Cette tradition qui a survécu serait pourtant vaine si chacun d’entre nous ne prenait pas conscience qu’elle ne peut être comprise et appliquée que dans la mesure où nous changerons notre vie quotidienne. Des signes avant-coureurs montrent que la voie peut être ouverte vers une nouvelle spiritualité, celle-ci à l’image de notre essence et en conformité avec notre mentalité. Les tentatives écologiques ne reposent pas sur rien : elles témoignent du souci de plus en plus avoué de concilier l’Homme et la Nature. Car l’être humain ne peut pas vivre sans la Nature dont il fait partie et qui non seulement nourrit son corps mais permet à son esprit d’évoluer vers les sphères infi­nies. Le respect des animaux, sur lequel on attire notre attention, est également révélateur : la société idéale est celle de l’Age d’Or, en des temps où les hommes et les animaux parlaient le même langage et ne se faisaient point la guerre. Et puis, la réflexion que l’on fait sur la nourriture, sur la façon de manger, n’est certainement pas inutile, puisque nous sommes ce que nous mangeons.

Le retournement de la situation dépend de la mise en œuvre des éléments d’une tradition perdue et retrouvée. Cette tradition existe : nous la rencontrons partout où nous ouvrons les yeux pour voir. Lorsque les chevaliers partaient à la quête du saint Graal, ils passaient souvent près du château où se trouvait le vase mystérieux.

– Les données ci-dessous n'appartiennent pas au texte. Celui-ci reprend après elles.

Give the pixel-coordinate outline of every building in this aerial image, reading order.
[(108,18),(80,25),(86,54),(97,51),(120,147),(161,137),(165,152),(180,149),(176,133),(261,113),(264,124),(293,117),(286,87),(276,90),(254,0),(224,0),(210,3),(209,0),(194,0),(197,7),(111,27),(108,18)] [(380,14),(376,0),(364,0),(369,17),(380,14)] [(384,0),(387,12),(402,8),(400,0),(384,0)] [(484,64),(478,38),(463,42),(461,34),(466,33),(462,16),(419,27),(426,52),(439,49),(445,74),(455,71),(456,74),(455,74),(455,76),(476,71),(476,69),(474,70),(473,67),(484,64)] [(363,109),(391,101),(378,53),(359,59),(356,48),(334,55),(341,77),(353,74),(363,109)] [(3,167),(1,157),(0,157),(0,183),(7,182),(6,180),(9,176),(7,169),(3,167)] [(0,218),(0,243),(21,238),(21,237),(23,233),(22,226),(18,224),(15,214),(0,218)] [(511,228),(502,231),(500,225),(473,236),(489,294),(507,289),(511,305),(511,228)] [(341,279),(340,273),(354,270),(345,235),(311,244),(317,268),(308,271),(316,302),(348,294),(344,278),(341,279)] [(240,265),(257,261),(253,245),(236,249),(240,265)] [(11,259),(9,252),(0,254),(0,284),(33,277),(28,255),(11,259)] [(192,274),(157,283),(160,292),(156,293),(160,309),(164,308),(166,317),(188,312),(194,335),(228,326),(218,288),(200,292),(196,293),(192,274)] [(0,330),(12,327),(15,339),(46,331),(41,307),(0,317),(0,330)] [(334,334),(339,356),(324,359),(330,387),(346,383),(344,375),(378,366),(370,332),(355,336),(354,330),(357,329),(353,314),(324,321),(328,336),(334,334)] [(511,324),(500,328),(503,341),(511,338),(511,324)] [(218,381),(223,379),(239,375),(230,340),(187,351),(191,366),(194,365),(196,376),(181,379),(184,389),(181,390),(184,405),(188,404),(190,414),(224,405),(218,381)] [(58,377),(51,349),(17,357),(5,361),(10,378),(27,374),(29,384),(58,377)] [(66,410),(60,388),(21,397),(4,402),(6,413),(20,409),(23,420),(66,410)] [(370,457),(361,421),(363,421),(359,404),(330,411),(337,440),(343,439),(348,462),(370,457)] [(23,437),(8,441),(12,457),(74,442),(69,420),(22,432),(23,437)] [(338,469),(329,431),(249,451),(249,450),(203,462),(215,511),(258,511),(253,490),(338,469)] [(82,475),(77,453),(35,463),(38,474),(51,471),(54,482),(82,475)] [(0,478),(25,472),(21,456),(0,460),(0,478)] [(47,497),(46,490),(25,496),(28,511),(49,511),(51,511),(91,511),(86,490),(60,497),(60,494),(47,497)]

Mais peu d’entre eux étaient capables de le distinguer à travers le brouillard. Comme le dit une inscription de la curieuse église de Tréhorenteuc (Morbihan), haut lieu du Graal et de la Table Ronde, inscription qui se trouve à l’exté­rieur, au-dessus de la porté du sud : « la porte est en-dedans ». Et cette porte, c’est la célèbre « entrée ouverte au palais fermé du roi » dont l’alchimie traditionnelle a fait un symbole majeur. Certes, dans le récit de la Quête du Saint-Graal, Lancelot du Lac, le meilleur chevalier du monde, mais l’imparfait, le dieu borgne des légendes, tout en étant entré au château mystérieux, a trouvé la porte qui se trouvait en dedans. Il l’a ouverte. Mais il n’a paspu entrer. Il n’a vu que la lumière qui surgissait du plus profond de l’ombre. Nous sommes peut-être tous des Lancelot. Mais nous pouvons quand même essayer, ce n’est pas plus ridicule que de dormir au pied d’un chêne. Dans l’ombre se cache la lumière, et dans la lumière se cache l’ombre. C’est le grand enseignement de cette tradi­tion occidentale bafouée ou niée.

Quand les missionnaires d’une nouvelle religion abor­daient des rivages inconnus, ils avaient coutume de frap­per le sol de leur bâton de voyageur. Et une source jaillissait sous leurs pieds. Cette fable universelle prouve une chose : l’eau se trouve sous nos pieds ; il n’est point besoin d’aller la chercher ailleurs. Mais il faut une recette, un rite, une liturgie, pour la faire surgir du ventre de laterre.